A chatbot which focuses on removing the stress to navigate through multiple websites and provide solutions in a more user friendly and concise format!
The project includes two key components: a web scraper and a text chunker-embedder. The scraper, implemented in scraper.py, crawls specified URLs, extracts text content from web pages, and saves the data locally. The chunker-embedder.py script processes these texts, splitting them into manageable chunks based on token count, and generates embeddings using OpenAI's API. This setup allows for efficient text extraction, processing, and embedding generation for further analysis or application.
UniWiz is a web app for Computer Science advising, built using Flask for the backend. It represents our chosen use case, leveraging processed data and AI embeddings to deliver personalized student guidance.

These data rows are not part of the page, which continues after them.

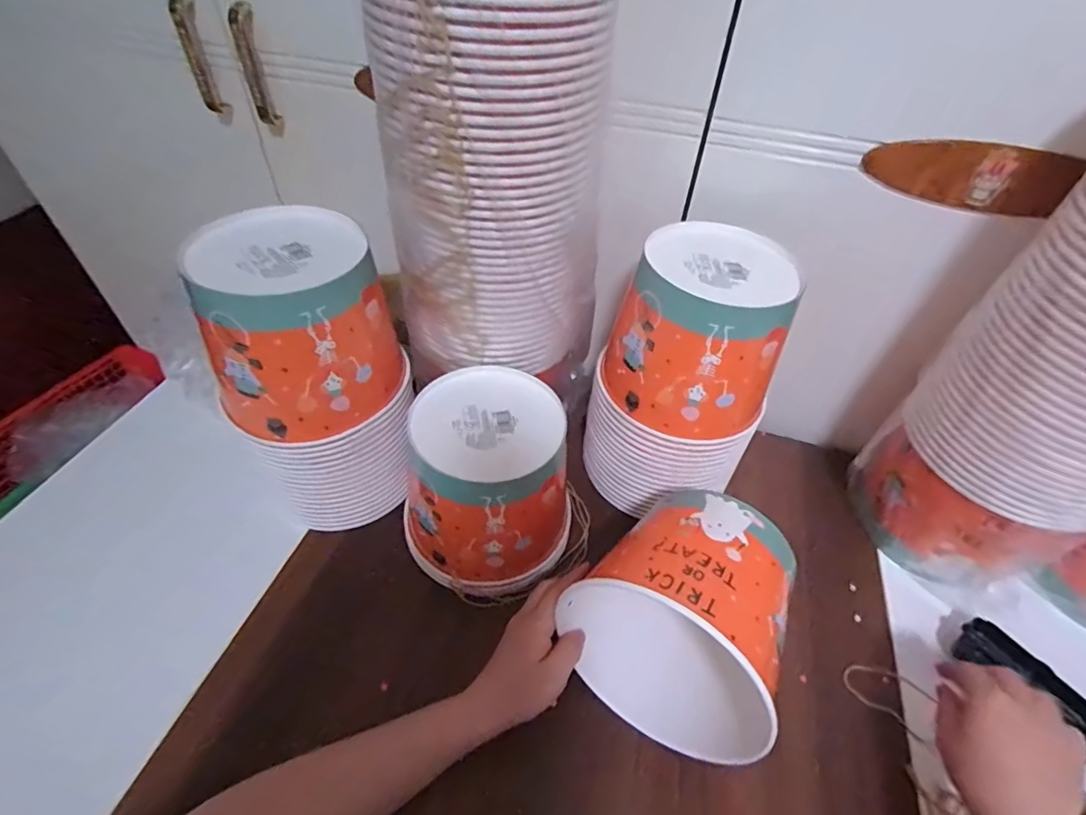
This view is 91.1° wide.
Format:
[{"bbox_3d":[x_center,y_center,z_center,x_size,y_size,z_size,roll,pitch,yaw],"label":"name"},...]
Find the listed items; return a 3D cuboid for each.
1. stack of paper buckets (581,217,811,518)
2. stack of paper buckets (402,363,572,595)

A few notes before starting installation:
- This project requires an OpenAI API key which can be obtained from the OpenAI website.
- This project uses Python 3, so please ensure you have the correct version installed. Python 2 is not supported.
- Clone the repository:
git clone https://github.com/5h3r10k/ScarletWiz.git
- Install dependencies
pip3 install -r requirements.txt
- Create 'key.env' and add your OpenAI API key
- Start the flask server
python3 src/chatbot.py
- Run localhost 5000
http://localhost:5000/
- OpenAI: API for generating text embeddings and implementing RAG (Retrieval-Augmented Generation).
- BeautifulSoup: Library for web scraping and HTML parsing.
- Pandas: Data manipulation and analysis.
- tiktoken: Tokenization library for processing text.
- Flask: Web framework for creating the backend.
- HTML/CSS: For frontend design and styling.
- Requests: For making HTTP requests.
- Python: Programming language used for the project.